(本文):
☆ ☆ ☆ ☆ ☆ ☆ ☆
【岩崎俊夫BLOG】社会統計学論文ARCHIVES

社会統計学分野の旧い論文の要約が日課です。

時々、読書、旅、散策、映画・音楽等の鑑賞、料理とお酒で一息つきます。

国立西洋美術館で「プラド美術館蔵 ゴヤ-光と影」展(西洋美術館・上野)

2011-12-13 01:06:26 | イベント(祭り・展示会・催事)



 上野の国立西洋美術館で「プラド美術館蔵 ゴヤ-光と影」展が開催されています(10月22日~2012年1月29日)。ゴヤ(1746-1828)は、ヨーロッパが絶対王政から市民社会に向かう時代に、人間と社会を批判的にみつめた作品を多数残しましことで知られています。
 マドリードのプラド美術館から「着衣のマハ」を含む油彩25点、素描40点、版画6点、書簡1点、それに西洋美術館が独自に所有しているものなど日本国内にある作品51点、合計123点の贅沢な展示会です。

 40年前にはは「着衣のマハ」と「裸のマハ」の2枚が来たそうです(現在、プラド美術館はこの2枚の作品が国宝級のものであるので、同時に出品することは、リスクがあるので、しないのではと言われています)。マドリードにあるプラド美術館では、もちろん2枚の画は並んで掲げられています。数年前に、観てきました。

 ゴヤはこの2枚の画をどのような経緯で描いたのかはわかっていません。そのことについて残された記録がありません。それで、いろいろな推測がなされ、ある人はアルバ伯爵夫人であるといい、ある人は2枚は双子の女性といい、ある人は2枚の画を私邸に所有していた時の宰相ゴドイが通常は裸のマハの上に着衣のマハを重ね、ときどきそれをよけて女性の身体をみて愉しんでいたとか、諸説さまざまです。
☆ ☆ ☆ ☆ ☆ ☆ ☆
(抜粋一覧):

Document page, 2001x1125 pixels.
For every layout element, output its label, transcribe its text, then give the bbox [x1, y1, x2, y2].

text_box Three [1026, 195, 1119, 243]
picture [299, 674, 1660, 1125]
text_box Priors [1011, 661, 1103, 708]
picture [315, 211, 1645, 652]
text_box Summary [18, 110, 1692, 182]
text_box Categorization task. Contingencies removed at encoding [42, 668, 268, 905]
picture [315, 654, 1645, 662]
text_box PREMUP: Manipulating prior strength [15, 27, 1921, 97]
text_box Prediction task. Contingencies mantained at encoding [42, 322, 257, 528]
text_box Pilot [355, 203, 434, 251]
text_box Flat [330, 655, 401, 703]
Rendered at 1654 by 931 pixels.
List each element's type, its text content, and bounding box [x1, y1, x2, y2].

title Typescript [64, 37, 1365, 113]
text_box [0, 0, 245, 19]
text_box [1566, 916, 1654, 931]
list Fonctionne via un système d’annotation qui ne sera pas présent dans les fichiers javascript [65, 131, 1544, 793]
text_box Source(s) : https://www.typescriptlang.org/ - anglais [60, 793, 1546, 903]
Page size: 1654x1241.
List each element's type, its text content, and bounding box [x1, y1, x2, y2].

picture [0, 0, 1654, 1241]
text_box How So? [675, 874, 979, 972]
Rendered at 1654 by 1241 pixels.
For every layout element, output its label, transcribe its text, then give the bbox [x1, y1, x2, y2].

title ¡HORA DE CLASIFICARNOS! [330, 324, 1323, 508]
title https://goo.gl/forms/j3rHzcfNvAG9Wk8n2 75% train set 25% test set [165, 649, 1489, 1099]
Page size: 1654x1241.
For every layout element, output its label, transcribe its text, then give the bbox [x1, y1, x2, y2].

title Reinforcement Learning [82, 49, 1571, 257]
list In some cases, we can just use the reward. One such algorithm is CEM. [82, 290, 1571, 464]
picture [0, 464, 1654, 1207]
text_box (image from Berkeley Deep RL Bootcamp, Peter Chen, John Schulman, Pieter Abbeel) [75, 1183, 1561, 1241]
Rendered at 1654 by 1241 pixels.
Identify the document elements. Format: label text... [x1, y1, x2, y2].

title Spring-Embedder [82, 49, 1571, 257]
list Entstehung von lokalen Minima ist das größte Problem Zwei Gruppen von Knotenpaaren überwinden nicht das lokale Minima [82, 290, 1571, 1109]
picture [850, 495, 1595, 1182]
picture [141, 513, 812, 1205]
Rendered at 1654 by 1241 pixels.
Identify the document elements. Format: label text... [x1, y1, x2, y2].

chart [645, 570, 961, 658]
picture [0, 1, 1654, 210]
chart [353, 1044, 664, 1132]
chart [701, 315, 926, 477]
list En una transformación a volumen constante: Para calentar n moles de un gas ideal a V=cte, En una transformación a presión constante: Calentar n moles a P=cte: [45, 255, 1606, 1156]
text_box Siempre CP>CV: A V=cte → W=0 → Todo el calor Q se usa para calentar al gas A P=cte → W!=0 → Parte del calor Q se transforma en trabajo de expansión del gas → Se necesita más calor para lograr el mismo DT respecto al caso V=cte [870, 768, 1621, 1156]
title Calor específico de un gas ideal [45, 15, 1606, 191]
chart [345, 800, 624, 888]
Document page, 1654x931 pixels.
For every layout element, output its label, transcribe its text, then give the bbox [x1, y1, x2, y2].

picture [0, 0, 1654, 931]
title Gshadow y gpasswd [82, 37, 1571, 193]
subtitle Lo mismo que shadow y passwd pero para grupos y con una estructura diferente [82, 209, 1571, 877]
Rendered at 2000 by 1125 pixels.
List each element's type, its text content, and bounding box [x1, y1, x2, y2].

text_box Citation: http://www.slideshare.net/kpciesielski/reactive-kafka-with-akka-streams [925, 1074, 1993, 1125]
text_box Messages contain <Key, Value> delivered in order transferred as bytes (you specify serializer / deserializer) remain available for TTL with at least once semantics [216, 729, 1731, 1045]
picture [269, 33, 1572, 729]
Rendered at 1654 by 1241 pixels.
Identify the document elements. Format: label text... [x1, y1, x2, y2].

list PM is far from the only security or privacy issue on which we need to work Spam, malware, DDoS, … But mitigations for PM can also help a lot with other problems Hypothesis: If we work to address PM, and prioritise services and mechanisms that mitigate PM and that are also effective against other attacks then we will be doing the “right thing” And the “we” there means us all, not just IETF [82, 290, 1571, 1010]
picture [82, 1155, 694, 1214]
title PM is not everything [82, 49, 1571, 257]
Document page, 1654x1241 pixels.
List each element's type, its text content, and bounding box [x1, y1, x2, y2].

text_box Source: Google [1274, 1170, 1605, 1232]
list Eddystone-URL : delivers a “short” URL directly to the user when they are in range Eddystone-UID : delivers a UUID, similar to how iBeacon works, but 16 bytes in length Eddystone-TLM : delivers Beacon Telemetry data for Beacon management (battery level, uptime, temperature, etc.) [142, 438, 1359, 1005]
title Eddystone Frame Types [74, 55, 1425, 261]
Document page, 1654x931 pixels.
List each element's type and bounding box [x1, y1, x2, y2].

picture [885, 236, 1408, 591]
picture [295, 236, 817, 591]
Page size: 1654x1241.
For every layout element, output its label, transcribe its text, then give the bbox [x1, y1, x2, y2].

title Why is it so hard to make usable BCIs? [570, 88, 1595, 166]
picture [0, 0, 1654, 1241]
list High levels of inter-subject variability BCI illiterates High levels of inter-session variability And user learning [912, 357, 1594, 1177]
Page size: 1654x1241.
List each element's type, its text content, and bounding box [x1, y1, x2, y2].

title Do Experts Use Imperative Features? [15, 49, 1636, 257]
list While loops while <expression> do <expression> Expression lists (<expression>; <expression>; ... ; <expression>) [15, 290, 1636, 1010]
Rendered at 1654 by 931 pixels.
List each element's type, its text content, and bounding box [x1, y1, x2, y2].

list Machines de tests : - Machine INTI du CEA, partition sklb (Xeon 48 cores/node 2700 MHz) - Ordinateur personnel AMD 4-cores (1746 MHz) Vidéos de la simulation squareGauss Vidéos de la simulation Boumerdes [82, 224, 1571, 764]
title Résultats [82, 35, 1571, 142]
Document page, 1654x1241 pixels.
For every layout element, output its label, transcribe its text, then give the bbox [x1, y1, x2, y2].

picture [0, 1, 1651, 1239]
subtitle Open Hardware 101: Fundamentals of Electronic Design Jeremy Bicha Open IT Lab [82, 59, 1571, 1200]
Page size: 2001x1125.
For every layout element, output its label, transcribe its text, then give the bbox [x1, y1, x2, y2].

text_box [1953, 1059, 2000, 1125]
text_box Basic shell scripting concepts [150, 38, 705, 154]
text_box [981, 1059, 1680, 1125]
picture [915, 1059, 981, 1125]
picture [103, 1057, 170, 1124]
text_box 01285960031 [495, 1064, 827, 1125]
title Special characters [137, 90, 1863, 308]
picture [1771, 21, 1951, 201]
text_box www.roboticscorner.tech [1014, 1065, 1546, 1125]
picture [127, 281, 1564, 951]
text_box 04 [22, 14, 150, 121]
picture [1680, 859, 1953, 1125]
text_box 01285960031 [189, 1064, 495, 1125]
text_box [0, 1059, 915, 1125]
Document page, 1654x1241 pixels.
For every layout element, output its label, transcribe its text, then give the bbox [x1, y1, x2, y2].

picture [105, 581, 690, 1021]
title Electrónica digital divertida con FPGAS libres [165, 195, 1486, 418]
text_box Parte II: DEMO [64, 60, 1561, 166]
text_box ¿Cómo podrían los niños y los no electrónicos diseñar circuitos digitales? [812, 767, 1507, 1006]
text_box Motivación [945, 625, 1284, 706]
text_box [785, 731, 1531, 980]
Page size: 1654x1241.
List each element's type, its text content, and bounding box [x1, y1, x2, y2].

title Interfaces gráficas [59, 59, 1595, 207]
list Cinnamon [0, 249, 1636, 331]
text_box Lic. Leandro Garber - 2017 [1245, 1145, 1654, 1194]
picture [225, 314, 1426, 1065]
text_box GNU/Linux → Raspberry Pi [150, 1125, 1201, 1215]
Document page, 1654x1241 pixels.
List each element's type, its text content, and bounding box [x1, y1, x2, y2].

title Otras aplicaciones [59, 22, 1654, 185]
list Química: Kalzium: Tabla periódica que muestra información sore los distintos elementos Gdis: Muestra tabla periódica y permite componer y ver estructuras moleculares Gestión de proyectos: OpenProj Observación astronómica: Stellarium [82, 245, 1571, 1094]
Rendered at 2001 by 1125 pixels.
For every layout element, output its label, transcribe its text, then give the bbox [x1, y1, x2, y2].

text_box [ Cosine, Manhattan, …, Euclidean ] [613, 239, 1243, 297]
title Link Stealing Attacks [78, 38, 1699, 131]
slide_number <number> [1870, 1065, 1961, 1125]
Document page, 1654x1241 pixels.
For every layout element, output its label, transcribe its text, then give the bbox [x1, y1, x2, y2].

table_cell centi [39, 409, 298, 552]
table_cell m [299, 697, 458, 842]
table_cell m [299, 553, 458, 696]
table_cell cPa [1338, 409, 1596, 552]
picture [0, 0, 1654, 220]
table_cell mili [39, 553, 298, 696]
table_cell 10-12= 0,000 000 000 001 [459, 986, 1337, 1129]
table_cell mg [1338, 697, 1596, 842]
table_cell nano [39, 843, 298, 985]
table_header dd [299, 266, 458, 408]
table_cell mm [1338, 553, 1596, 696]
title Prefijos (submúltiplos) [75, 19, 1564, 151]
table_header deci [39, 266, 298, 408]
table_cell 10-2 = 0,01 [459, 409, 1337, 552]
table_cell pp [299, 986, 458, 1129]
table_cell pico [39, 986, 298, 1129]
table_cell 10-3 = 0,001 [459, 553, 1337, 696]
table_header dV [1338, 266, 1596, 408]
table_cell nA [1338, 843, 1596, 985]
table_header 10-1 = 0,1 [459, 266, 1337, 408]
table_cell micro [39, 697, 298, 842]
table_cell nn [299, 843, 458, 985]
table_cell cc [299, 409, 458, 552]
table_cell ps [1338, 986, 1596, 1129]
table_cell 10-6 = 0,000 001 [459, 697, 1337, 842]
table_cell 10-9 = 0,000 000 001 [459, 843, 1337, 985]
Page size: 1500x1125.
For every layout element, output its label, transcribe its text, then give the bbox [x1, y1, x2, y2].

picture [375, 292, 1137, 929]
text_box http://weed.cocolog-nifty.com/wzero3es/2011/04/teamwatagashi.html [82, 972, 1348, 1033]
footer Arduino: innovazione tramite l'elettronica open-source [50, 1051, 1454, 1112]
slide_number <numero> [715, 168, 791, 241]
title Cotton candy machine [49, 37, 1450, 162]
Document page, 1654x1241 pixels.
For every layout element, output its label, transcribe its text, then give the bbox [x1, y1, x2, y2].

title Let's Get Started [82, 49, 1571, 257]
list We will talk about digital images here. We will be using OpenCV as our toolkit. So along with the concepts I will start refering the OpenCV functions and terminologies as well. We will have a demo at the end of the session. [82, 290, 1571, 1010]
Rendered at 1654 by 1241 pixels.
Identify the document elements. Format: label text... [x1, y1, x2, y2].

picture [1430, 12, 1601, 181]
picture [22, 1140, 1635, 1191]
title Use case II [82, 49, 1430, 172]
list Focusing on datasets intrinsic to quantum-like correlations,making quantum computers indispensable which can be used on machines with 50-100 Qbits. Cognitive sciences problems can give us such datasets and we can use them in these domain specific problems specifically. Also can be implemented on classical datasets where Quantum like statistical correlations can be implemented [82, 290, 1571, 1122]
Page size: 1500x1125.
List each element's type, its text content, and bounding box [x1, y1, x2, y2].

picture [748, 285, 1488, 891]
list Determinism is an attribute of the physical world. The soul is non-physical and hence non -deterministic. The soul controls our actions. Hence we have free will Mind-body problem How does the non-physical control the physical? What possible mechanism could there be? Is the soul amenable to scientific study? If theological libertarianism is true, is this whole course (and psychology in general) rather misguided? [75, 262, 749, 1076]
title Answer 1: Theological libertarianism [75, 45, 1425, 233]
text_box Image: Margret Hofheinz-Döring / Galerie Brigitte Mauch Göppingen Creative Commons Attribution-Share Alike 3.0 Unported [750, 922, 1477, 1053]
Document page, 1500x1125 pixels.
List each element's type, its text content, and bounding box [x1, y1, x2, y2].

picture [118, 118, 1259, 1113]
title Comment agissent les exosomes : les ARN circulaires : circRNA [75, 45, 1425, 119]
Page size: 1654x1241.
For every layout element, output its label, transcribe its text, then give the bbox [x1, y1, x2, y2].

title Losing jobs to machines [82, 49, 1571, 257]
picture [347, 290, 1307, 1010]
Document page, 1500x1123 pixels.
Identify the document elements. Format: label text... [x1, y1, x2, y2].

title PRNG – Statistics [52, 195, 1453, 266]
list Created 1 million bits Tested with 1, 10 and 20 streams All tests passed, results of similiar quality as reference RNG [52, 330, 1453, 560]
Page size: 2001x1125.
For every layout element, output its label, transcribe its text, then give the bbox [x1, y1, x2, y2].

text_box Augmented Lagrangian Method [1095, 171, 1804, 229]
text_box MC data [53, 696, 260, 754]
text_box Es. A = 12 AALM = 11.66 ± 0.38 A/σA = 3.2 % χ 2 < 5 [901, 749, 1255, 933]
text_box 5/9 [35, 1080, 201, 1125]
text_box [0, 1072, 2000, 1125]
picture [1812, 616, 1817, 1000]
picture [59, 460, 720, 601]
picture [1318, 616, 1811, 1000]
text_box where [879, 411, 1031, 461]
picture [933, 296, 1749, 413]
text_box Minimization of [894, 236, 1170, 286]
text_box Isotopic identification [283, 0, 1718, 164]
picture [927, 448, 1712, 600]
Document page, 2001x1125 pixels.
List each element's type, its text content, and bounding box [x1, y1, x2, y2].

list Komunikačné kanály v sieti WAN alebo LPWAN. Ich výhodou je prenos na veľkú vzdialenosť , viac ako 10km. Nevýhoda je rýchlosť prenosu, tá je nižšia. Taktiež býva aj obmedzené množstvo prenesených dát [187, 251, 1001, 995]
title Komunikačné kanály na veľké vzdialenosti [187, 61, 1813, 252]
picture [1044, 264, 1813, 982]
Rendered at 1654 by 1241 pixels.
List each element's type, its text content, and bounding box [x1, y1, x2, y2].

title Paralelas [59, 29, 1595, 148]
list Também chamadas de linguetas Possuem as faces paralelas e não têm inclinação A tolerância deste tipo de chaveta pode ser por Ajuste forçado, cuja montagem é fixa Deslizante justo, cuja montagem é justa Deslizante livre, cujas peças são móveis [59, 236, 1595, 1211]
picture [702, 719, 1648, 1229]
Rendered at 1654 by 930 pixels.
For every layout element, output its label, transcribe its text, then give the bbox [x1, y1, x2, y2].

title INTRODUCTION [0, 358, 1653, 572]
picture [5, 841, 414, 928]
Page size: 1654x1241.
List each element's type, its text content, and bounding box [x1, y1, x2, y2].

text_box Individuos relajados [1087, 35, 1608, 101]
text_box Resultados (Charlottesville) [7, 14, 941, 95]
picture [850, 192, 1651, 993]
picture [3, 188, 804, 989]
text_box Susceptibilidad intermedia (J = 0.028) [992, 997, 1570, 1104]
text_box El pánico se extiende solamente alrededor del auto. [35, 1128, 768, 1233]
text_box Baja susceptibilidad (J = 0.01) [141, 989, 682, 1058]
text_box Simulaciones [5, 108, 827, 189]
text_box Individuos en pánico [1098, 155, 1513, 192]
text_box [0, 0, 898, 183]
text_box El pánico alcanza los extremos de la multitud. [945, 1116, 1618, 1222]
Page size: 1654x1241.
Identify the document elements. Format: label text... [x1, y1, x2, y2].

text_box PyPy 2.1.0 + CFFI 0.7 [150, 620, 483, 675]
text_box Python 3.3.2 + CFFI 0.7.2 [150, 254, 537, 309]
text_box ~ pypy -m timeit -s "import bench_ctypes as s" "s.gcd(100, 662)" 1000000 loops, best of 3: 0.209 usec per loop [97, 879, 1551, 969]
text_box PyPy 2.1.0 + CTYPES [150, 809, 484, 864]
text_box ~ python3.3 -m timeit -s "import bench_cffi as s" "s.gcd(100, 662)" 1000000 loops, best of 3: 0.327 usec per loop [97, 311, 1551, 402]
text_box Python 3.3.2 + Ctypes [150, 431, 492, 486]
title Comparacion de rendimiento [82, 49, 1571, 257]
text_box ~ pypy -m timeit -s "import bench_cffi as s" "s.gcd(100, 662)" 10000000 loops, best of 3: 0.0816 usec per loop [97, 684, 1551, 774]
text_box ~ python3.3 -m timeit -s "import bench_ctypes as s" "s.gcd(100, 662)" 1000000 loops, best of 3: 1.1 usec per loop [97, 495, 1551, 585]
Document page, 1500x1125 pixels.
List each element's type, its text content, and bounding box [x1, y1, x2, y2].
☆ ☆ ☆ ☆ ☆ ☆ ☆
(取り組む課題):
1. ゴヤ展の記事のうち、「上野の国立西洋美術館で「プラ」から始まり「いたとか、諸説さまざまです。」で終わる部分を、一字一句変えずに書き写してください。
2. ゴヤ展の記事について、次の問いに答えてください。
(a) 展覧会の会期はいつからいつまでですか？
(b) 展示される作品は合計何点ですか？
(c) 諸説の一つで、2枚の画を私邸に所有していたとされるのは誰ですか？
一覧はこの作業には一切関係しません。

(回答):
1.
上野の国立西洋美術館で「プラド美術館蔵 ゴヤ-光と影」展が開催されています(10月22日~2012年1月29日)。ゴヤ(1746-1828)は、ヨーロッパが絶対王政から市民社会に向かう時代に、人間と社会を批判的にみつめた作品を多数残しましことで知られています。
 マドリードのプラド美術館から「着衣のマハ」を含む油彩25点、素描40点、版画6点、書簡1点、それに西洋美術館が独自に所有しているものなど日本国内にある作品51点、合計123点の贅沢な展示会です。

 40年前にはは「着衣のマハ」と「裸のマハ」の2枚が来たそうです(現在、プラド美術館はこの2枚の作品が国宝級のものであるので、同時に出品することは、リスクがあるので、しないのではと言われています)。マドリードにあるプラド美術館では、もちろん2枚の画は並んで掲げられています。数年前に、観てきました。

 ゴヤはこの2枚の画をどのような経緯で描いたのかはわかっていません。そのことについて残された記録がありません。それで、いろいろな推測がなされ、ある人はアルバ伯爵夫人であるといい、ある人は2枚は双子の女性といい、ある人は2枚の画を私邸に所有していた時の宰相ゴドイが通常は裸のマハの上に着衣のマハを重ね、ときどきそれをよけて女性の身体をみて愉しんでいたとか、諸説さまざまです。

2.
(a) 10月22日から2012年1月29日まで
(b) 123点
(c) 時の宰相ゴドイ